TASK STATEMENT = Please restate every record below word for word.

EXTRACTED MATERIAL =
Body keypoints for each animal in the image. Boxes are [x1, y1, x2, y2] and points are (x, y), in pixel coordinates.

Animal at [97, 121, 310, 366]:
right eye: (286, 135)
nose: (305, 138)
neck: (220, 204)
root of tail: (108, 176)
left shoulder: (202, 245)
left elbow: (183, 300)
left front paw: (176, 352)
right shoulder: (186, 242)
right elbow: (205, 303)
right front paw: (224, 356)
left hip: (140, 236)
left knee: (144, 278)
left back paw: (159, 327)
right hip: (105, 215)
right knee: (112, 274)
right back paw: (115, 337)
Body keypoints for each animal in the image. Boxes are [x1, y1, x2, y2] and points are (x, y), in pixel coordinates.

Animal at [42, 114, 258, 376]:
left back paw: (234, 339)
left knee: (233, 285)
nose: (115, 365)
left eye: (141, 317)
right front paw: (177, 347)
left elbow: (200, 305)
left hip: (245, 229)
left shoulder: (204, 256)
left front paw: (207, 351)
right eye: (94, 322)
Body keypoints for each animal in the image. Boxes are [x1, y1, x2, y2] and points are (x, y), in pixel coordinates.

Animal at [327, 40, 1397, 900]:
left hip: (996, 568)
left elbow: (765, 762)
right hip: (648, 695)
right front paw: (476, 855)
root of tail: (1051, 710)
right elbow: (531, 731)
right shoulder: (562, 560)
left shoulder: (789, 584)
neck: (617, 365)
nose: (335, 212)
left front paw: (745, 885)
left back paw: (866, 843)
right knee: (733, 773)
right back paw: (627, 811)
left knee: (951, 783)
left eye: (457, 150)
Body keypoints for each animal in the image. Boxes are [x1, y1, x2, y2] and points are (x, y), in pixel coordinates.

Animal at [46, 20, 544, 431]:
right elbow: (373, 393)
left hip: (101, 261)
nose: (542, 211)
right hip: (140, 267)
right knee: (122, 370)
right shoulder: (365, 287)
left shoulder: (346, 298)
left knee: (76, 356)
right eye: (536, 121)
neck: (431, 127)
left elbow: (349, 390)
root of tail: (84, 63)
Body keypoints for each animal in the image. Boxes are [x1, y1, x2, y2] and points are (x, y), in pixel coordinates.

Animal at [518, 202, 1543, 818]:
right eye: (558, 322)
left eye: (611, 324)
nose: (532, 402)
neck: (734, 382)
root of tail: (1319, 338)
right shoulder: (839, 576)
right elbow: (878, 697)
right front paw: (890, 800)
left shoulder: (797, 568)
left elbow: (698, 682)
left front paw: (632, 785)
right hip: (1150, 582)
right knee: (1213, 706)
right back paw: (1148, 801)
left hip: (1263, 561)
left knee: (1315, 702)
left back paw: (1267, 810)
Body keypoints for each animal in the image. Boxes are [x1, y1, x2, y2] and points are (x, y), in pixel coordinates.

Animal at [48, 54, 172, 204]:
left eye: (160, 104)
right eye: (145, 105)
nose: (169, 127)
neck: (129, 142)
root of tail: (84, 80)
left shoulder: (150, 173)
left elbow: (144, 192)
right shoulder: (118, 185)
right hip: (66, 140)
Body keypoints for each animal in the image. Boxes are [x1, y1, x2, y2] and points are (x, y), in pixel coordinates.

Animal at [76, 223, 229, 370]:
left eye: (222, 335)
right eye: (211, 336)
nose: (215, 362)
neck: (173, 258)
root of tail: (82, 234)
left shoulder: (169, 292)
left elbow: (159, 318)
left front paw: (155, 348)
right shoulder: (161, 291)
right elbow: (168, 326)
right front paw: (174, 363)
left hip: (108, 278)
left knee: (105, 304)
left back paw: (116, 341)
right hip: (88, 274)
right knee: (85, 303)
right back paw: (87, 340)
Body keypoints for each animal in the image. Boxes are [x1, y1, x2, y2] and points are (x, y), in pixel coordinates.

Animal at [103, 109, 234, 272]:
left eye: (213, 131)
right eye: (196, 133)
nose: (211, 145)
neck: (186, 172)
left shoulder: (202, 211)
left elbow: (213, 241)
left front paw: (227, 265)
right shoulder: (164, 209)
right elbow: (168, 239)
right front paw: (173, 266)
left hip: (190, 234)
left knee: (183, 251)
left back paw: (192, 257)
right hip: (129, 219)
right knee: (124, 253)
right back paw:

ANSWER AREA =
Body keypoints for each animal in the image. Boxes are [x1, y1, x2, y2] and points are (x, y), in pixel coordinates.

Animal at [97, 121, 310, 366]:
right eye: (286, 135)
nose: (305, 138)
neck: (220, 204)
root of tail: (108, 176)
left shoulder: (202, 245)
left elbow: (183, 300)
left front paw: (176, 352)
right shoulder: (186, 242)
right elbow: (205, 303)
right front paw: (224, 356)
left hip: (140, 236)
left knee: (144, 278)
left back paw: (159, 327)
right hip: (105, 215)
right knee: (112, 274)
right back paw: (115, 337)
Body keypoints for each animal in the image. Boxes are [x1, y1, x2, y2] and points are (x, y), in pixel coordinates.

Animal at [42, 114, 258, 376]:
left back paw: (234, 339)
left knee: (233, 285)
nose: (115, 365)
left eye: (141, 317)
right front paw: (177, 347)
left elbow: (200, 305)
left hip: (245, 229)
left shoulder: (204, 256)
left front paw: (207, 351)
right eye: (94, 322)
Body keypoints for each animal in the image. Boxes are [x1, y1, x2, y2] and points are (x, y), in pixel coordinates.

Animal at [327, 40, 1397, 900]:
left hip: (996, 568)
left elbow: (765, 762)
right hip: (648, 695)
right front paw: (476, 855)
root of tail: (1051, 710)
right elbow: (531, 731)
right shoulder: (562, 560)
left shoulder: (789, 584)
neck: (617, 365)
nose: (335, 212)
left front paw: (745, 885)
left back paw: (866, 843)
right knee: (733, 773)
right back paw: (627, 811)
left knee: (951, 783)
left eye: (457, 150)
Body keypoints for each animal in the image. Boxes are [x1, y1, x2, y2] and points are (x, y), in pixel coordinates.

Animal at [46, 20, 544, 431]:
right elbow: (373, 393)
left hip: (101, 261)
nose: (542, 211)
right hip: (140, 267)
right knee: (122, 370)
right shoulder: (365, 287)
left shoulder: (346, 298)
left knee: (76, 356)
right eye: (536, 121)
neck: (431, 127)
left elbow: (349, 390)
root of tail: (84, 63)
Body keypoints for each animal in the image. Boxes are [x1, y1, x2, y2] and points are (x, y), in pixel coordinates.

Animal at [518, 202, 1543, 818]:
right eye: (558, 322)
left eye: (611, 324)
nose: (532, 402)
neck: (734, 382)
root of tail: (1319, 338)
right shoulder: (839, 576)
right elbow: (878, 697)
right front paw: (890, 800)
left shoulder: (797, 568)
left elbow: (698, 682)
left front paw: (632, 785)
right hip: (1150, 582)
right knee: (1213, 706)
right back paw: (1148, 801)
left hip: (1263, 561)
left knee: (1315, 702)
left back paw: (1267, 810)
Body keypoints for each animal in the image. Boxes are [x1, y1, x2, y2] and points are (x, y), in pixel coordinates.

Animal at [48, 54, 172, 204]:
left eye: (160, 104)
right eye: (145, 105)
nose: (169, 127)
neck: (129, 142)
root of tail: (84, 80)
left shoulder: (150, 173)
left elbow: (144, 192)
right shoulder: (118, 185)
right hip: (66, 140)
Body keypoints for each animal in the image. Boxes are [x1, y1, x2, y2] and points are (x, y), in pixel coordinates.

Animal at [76, 223, 229, 370]:
left eye: (222, 335)
right eye: (211, 336)
nose: (215, 362)
neck: (173, 258)
root of tail: (82, 234)
left shoulder: (169, 292)
left elbow: (159, 318)
left front paw: (155, 348)
right shoulder: (161, 291)
right elbow: (168, 326)
right front paw: (174, 363)
left hip: (108, 278)
left knee: (105, 304)
left back paw: (116, 341)
right hip: (88, 274)
right knee: (85, 303)
right back paw: (87, 340)
Body keypoints for each animal in the image. Boxes are [x1, y1, x2, y2] and points are (x, y), in pixel coordinates.

Animal at [103, 109, 234, 272]:
left eye: (213, 131)
right eye: (196, 133)
nose: (211, 145)
neck: (186, 172)
left shoulder: (202, 211)
left elbow: (213, 241)
left front paw: (227, 265)
right shoulder: (164, 209)
right elbow: (168, 239)
right front paw: (173, 266)
left hip: (190, 234)
left knee: (183, 251)
left back paw: (192, 257)
right hip: (129, 219)
right knee: (124, 253)
right back paw:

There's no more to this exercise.